# Was ist rDesktop genau?!



## KamuiXY (13. April 2004)

Ich hab im net was für Linux gefunden, das sich "rDesktop" nennt.
Was kann man damit machen? Ist das soen Windows emulator oder sowas in der art?
Ich sehe da auf den screens immer nur das programm "rDesktop" mit einem kompletten windows darin, also Winprogramme die darin laufen.

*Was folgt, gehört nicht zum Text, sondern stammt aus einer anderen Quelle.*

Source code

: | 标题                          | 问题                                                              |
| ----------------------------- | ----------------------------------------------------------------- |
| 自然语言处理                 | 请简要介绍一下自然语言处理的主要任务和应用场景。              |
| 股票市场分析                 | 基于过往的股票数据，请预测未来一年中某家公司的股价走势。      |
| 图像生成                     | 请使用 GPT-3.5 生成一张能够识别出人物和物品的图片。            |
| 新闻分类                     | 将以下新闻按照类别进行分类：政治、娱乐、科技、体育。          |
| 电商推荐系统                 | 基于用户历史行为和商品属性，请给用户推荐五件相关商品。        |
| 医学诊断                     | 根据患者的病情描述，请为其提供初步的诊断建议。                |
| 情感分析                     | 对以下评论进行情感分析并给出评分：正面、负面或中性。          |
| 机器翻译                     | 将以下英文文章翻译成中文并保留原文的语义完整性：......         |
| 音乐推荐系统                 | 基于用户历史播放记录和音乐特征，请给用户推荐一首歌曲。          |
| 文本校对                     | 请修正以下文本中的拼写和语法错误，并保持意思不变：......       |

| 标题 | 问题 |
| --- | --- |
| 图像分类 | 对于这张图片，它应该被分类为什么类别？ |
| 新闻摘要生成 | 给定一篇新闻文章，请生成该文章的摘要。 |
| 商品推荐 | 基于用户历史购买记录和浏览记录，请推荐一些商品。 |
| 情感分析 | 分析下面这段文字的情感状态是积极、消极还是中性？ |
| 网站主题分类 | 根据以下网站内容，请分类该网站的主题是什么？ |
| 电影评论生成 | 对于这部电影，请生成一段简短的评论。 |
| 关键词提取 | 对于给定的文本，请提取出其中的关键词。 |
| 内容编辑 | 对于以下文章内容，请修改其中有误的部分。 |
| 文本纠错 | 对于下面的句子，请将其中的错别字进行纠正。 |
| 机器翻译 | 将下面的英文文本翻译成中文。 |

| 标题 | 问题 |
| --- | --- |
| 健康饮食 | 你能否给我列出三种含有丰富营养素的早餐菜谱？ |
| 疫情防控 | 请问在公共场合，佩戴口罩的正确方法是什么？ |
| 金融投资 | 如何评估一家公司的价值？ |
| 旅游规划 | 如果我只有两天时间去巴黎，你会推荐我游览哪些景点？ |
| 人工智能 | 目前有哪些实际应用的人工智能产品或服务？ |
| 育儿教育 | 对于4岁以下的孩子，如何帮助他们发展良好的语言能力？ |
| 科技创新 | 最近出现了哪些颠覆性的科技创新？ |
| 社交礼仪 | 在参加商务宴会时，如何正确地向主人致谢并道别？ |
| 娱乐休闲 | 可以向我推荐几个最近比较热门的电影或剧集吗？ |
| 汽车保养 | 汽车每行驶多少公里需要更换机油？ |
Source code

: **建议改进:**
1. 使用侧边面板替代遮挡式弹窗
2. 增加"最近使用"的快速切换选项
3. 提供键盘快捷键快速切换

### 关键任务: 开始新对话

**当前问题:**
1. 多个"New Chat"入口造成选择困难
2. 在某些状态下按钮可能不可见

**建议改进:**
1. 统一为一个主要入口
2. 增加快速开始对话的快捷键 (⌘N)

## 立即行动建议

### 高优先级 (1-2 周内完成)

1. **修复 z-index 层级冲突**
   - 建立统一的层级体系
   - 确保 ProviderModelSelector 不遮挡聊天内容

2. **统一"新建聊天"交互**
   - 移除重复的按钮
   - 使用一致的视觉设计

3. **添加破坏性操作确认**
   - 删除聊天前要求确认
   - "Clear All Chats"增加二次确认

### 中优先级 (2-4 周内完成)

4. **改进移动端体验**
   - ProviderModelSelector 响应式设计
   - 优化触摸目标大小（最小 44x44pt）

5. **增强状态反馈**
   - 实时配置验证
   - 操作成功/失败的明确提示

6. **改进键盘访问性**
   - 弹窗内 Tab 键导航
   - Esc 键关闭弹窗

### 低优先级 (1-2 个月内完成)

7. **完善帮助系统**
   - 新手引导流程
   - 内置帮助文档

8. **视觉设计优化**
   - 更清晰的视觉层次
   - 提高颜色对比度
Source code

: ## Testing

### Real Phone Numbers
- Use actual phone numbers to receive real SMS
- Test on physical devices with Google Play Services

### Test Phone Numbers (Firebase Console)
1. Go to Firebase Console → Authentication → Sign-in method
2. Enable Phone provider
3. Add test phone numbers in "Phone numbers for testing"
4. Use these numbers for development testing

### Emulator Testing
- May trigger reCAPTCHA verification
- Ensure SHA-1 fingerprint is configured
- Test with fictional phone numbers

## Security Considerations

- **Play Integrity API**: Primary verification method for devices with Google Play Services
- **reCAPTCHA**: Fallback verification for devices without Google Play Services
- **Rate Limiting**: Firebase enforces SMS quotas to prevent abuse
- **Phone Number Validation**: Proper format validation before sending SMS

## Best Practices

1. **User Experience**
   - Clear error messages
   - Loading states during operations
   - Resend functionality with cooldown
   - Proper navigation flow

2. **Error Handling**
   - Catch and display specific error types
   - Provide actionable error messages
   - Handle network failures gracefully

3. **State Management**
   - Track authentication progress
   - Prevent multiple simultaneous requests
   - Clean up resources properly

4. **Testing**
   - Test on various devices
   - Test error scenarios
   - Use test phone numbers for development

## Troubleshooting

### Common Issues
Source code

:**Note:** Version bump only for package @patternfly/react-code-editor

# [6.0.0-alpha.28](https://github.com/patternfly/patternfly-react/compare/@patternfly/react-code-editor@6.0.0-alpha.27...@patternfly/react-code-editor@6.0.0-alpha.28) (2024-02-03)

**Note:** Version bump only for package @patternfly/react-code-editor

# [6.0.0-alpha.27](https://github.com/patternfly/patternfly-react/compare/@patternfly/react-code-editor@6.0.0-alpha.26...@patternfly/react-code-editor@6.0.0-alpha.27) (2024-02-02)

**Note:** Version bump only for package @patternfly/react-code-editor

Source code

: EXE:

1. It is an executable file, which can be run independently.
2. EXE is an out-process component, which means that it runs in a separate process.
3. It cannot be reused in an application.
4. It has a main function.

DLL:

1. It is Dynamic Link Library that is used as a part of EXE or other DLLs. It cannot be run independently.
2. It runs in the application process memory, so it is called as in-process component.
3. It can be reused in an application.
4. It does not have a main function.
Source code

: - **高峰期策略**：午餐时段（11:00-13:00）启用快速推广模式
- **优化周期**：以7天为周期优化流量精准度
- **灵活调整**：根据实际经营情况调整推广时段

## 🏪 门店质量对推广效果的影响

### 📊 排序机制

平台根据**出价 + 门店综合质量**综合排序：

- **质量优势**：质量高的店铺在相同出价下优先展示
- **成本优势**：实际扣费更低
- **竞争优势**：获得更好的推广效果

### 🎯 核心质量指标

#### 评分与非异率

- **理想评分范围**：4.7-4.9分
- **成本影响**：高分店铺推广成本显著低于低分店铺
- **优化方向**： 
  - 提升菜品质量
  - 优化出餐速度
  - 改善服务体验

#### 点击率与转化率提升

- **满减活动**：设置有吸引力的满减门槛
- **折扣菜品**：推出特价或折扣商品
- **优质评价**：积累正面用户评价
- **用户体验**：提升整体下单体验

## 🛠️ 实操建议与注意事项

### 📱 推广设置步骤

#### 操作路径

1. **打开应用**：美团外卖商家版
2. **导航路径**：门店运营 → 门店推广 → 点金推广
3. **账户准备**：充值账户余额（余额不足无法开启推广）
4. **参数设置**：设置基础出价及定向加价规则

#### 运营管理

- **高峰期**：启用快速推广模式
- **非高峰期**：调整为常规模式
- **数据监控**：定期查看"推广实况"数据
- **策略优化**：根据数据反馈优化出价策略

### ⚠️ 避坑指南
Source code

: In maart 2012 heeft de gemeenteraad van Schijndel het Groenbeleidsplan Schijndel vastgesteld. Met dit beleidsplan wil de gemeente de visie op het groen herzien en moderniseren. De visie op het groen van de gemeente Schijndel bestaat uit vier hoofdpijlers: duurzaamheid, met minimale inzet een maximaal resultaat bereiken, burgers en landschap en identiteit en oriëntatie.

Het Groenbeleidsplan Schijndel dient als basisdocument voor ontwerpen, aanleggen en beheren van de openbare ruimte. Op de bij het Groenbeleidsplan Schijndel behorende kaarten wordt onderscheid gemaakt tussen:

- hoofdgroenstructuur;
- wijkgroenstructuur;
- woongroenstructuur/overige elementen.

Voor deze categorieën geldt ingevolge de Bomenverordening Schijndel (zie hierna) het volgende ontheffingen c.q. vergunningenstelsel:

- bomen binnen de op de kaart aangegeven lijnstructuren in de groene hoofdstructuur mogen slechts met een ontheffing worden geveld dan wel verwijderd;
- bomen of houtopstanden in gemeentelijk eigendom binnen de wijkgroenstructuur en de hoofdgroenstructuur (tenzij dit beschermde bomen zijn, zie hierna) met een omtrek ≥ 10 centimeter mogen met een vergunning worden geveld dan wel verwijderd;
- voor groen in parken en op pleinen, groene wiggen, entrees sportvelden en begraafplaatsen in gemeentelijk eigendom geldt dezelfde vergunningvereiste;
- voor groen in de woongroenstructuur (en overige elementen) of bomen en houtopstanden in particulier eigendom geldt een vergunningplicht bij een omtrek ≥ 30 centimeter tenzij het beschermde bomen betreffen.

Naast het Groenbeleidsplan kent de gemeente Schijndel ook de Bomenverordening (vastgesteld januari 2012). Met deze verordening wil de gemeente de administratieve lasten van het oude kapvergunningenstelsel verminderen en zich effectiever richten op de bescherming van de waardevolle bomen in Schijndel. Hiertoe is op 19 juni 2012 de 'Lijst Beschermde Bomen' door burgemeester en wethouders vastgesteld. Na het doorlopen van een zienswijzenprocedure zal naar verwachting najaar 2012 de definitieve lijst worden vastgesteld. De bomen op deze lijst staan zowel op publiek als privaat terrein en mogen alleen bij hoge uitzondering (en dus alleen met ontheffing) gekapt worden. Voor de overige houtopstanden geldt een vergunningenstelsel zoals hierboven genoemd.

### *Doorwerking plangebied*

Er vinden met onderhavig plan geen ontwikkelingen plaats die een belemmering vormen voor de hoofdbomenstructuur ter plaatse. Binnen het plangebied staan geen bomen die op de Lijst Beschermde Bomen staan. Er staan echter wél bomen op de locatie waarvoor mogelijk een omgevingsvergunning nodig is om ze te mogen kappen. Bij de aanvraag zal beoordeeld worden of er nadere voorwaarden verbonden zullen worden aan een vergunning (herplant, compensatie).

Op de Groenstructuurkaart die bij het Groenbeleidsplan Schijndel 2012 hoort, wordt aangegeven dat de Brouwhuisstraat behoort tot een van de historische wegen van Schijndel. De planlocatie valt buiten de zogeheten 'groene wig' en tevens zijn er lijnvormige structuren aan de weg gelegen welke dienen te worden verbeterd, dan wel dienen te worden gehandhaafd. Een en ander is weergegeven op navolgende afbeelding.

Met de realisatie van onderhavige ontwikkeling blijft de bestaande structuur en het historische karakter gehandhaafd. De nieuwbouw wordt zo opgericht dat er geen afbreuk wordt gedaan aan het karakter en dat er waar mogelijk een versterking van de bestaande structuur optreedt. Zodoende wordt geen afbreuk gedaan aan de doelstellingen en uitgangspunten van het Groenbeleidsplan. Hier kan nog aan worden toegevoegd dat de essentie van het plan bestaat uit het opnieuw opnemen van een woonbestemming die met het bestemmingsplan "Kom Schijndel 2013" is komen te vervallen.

Kann mir da einer helfen? ^^

thanks
cya


----------



## metalgear (13. April 2004)

Also genaues kann ich dir auch net sagen, aber ich hab mal ein bisschen danach gegoogelt. Hört sich für mich an wie so 'ne Art umfangreiches Wine. Schau am besten mal hier nach:

http://www.pro-linux.de/news/2002/4267.html


----------



## KamuiXY (13. April 2004)

genau das dachte ich mir auch in etwa 
vielen danke für die antwort!


----------



## mathiu (14. April 2004)

ne, das ist kein umfangreiches wine..jedenfalls soweit ich weiss..(vielleicht hat es ja noch verborgene Funktionen, die ich nicht kenne..)

Ich hab das verwendet, als Client für RemotDesktop auf W2k Servern..


----------